Auf die leichte Schulter nehmen kannst du das Thema keinesfalls. Dazu wird der Alltag in aller Regel zu stressig. Aber wenn du (und der andere Elternteil) dir dieser Tatsache vollends bewusst bist, ist einer der wichtigsten Parts bereits geschafft.
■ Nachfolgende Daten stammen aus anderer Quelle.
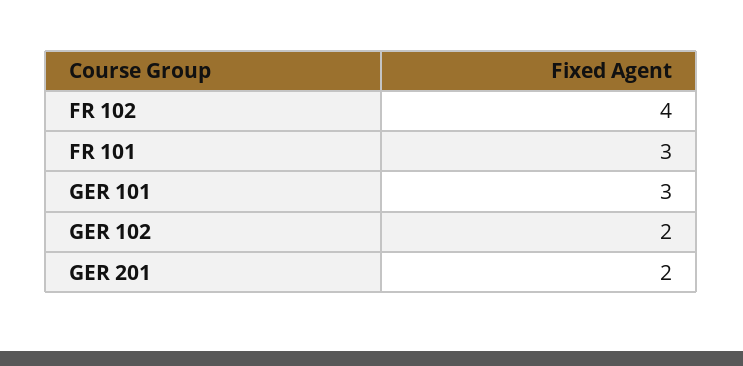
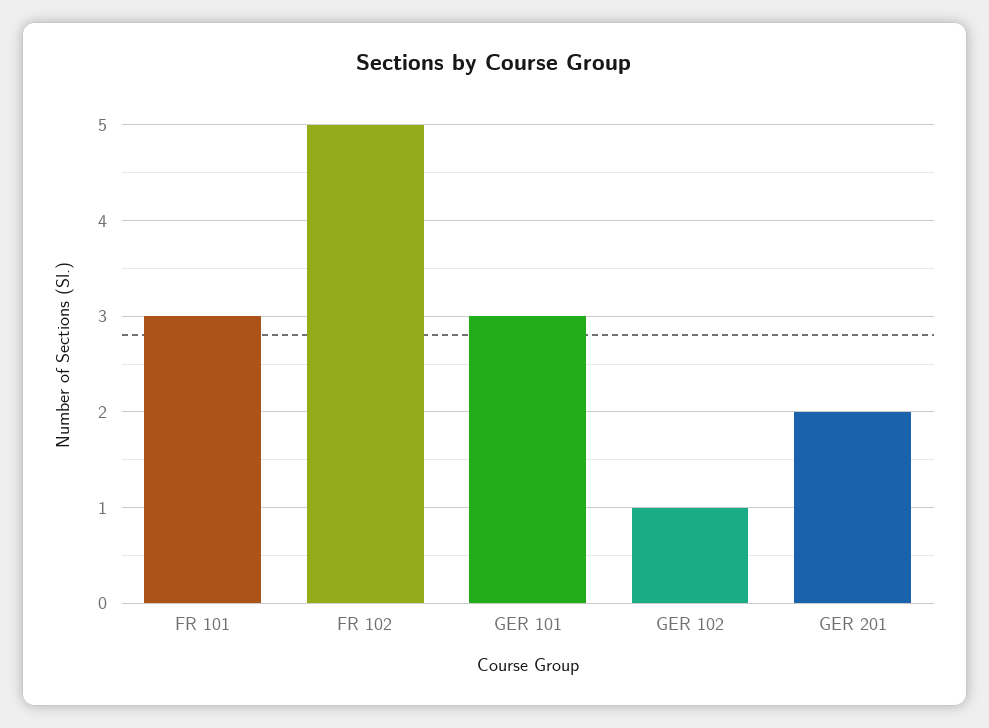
  {
-   "FR 102": 4,
+   "FR 102": 5,
    "FR 101": 3,
    "GER 101": 3,
-   "GER 102": 2,
+   "GER 102": 1,
    "GER 201": 2
  }

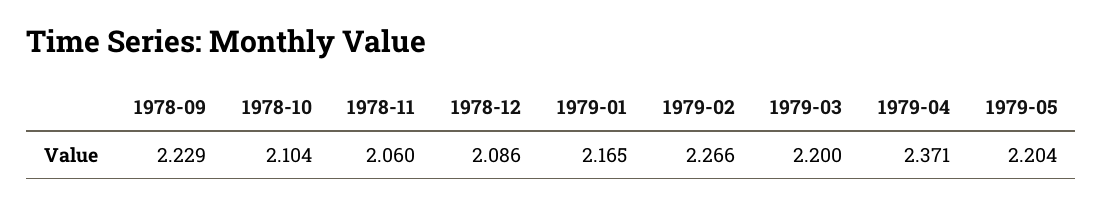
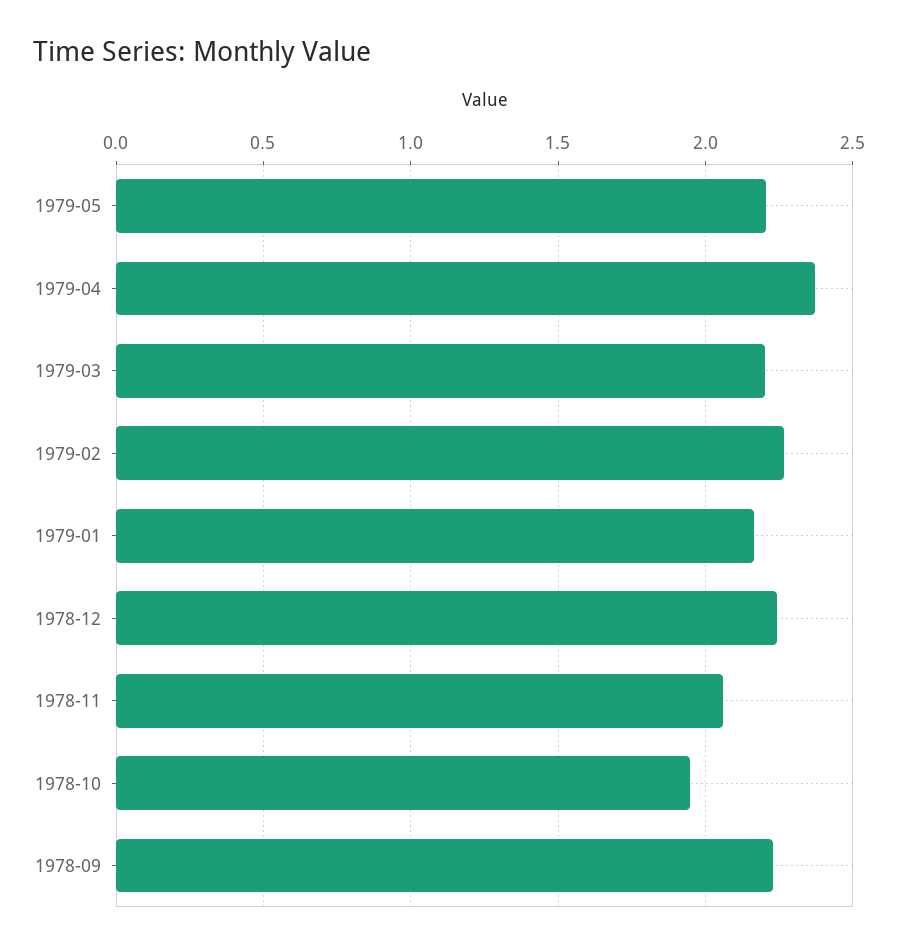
  {
    "1978-09": 2.229,
-   "1978-10": 2.104,
+   "1978-10": 1.95,
    "1978-11": 2.06,
-   "1978-12": 2.086,
+   "1978-12": 2.25,
    "1979-01": 2.165,
    "1979-02": 2.266,
    "1979-03": 2.2,
    "1979-04": 2.371,
    "1979-05": 2.204
  }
Darüber hinaus wirst du jedoch vielfach feststellen, dass das Studium mit Kind nicht nur manchmal einfacher ist als gedacht, sondern dass es tatsächlich viele Vorteile ins Feld führen kann. Wie bei allem im Leben so gilt auch hier, dass die Realität sich oftmals nicht an die Pläne hält, die wir im Geiste aufgestellt haben. Das muss nicht zwangsläufig schlecht sein – das wirst du spätestens mit einem Abschluss in der Tasche feststellen, wenn dir bewusst wird, dass du dafür mehr geleistet hast als 92 Prozent aller Studierenden in Deutschland. Und das ist nicht minder eine Auszeichnung, als zu den Jahrgangsbesten zu gehören.